■ Records provided
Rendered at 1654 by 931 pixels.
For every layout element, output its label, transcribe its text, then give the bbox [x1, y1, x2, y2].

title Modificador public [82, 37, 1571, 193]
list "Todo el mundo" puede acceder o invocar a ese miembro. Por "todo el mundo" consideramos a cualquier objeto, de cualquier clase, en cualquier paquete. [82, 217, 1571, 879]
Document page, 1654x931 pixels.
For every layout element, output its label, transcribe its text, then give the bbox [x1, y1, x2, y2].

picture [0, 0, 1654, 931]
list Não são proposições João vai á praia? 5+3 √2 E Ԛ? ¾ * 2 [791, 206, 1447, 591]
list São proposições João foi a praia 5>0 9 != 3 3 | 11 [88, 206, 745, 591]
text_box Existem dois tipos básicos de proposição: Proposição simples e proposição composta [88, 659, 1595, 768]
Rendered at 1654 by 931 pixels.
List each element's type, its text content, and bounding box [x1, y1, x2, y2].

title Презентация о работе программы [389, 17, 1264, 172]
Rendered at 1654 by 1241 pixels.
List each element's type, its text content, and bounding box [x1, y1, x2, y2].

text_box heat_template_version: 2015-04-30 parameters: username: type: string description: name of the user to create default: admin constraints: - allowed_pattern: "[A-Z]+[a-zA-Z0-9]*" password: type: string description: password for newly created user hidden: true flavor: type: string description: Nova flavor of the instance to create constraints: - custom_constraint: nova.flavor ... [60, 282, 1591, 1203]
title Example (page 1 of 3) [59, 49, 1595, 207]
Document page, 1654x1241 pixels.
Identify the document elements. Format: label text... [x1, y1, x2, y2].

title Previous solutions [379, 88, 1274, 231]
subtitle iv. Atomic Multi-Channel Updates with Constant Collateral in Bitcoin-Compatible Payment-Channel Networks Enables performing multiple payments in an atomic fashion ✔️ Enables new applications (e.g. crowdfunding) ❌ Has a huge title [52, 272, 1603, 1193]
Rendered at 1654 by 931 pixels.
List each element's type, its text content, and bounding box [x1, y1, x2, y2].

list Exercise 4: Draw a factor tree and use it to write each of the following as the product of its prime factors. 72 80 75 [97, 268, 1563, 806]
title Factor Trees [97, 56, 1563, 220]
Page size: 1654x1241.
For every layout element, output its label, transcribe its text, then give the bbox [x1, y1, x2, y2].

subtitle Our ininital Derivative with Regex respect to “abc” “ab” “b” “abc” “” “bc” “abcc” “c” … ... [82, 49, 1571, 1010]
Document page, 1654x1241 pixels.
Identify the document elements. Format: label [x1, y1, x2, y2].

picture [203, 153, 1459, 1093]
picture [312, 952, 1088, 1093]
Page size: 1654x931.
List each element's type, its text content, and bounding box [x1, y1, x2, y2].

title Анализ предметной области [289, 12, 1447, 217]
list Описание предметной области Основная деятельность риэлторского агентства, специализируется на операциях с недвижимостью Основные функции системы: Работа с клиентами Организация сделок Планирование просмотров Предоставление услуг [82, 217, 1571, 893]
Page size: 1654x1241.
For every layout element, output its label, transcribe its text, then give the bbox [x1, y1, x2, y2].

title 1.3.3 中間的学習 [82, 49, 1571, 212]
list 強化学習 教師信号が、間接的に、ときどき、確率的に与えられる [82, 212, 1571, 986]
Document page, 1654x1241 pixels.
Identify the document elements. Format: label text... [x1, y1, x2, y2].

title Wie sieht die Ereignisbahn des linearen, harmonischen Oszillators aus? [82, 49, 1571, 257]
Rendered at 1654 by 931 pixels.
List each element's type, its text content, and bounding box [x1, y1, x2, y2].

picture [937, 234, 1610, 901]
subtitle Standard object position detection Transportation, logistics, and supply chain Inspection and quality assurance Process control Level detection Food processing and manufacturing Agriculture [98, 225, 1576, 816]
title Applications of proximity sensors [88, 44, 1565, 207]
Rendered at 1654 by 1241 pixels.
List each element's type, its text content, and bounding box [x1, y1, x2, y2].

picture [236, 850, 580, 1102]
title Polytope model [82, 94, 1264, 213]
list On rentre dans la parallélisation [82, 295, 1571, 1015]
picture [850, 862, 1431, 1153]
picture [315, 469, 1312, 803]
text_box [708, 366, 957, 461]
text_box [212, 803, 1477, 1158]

■ What is needed
Turn every line from the one holding "Page size: 1654x931." through the end of the items, inclusive, into a Markdown table with columns Row and Line, numbering the rows and skipping blank lines.

■ Result for this task
| Row | Line |
|---|---|
| 1 | Page size: 1654x931. |
| 2 | List each element's type, its text content, and bounding box [x1, y1, x2, y2]. |
| 3 | title Анализ предметной области [289, 12, 1447, 217] |
| 4 | list Описание предметной области Основная деятельность риэлторского агентства, специализируется на операциях с недвижимостью Основные функции системы: Работа с клиентами Организация сделок Планирование просмотров Предоставление услуг [82, 217, 1571, 893] |
| 5 | Page size: 1654x1241. |
| 6 | For every layout element, output its label, transcribe its text, then give the bbox [x1, y1, x2, y2]. |
| 7 | title 1.3.3 中間的学習 [82, 49, 1571, 212] |
| 8 | list 強化学習 教師信号が、間接的に、ときどき、確率的に与えられる [82, 212, 1571, 986] |
| 9 | Document page, 1654x1241 pixels. |
| 10 | Identify the document elements. Format: label text... [x1, y1, x2, y2]. |
| 11 | title Wie sieht die Ereignisbahn des linearen, harmonischen Oszillators aus? [82, 49, 1571, 257] |
| 12 | Rendered at 1654 by 931 pixels. |
| 13 | List each element's type, its text content, and bounding box [x1, y1, x2, y2]. |
| 14 | picture [937, 234, 1610, 901] |
| 15 | subtitle Standard object position detection Transportation, logistics, and supply chain Inspection and quality assurance Process control Level detection Food processing and manufacturing Agriculture [98, 225, 1576, 816] |
| 16 | title Applications of proximity sensors [88, 44, 1565, 207] |
| 17 | Rendered at 1654 by 1241 pixels. |
| 18 | List each element's type, its text content, and bounding box [x1, y1, x2, y2]. |
| 19 | picture [236, 850, 580, 1102] |
| 20 | title Polytope model [82, 94, 1264, 213] |
| 21 | list On rentre dans la parallélisation [82, 295, 1571, 1015] |
| 22 | picture [850, 862, 1431, 1153] |
| 23 | picture [315, 469, 1312, 803] |
| 24 | text_box [708, 366, 957, 461] |
| 25 | text_box [212, 803, 1477, 1158] |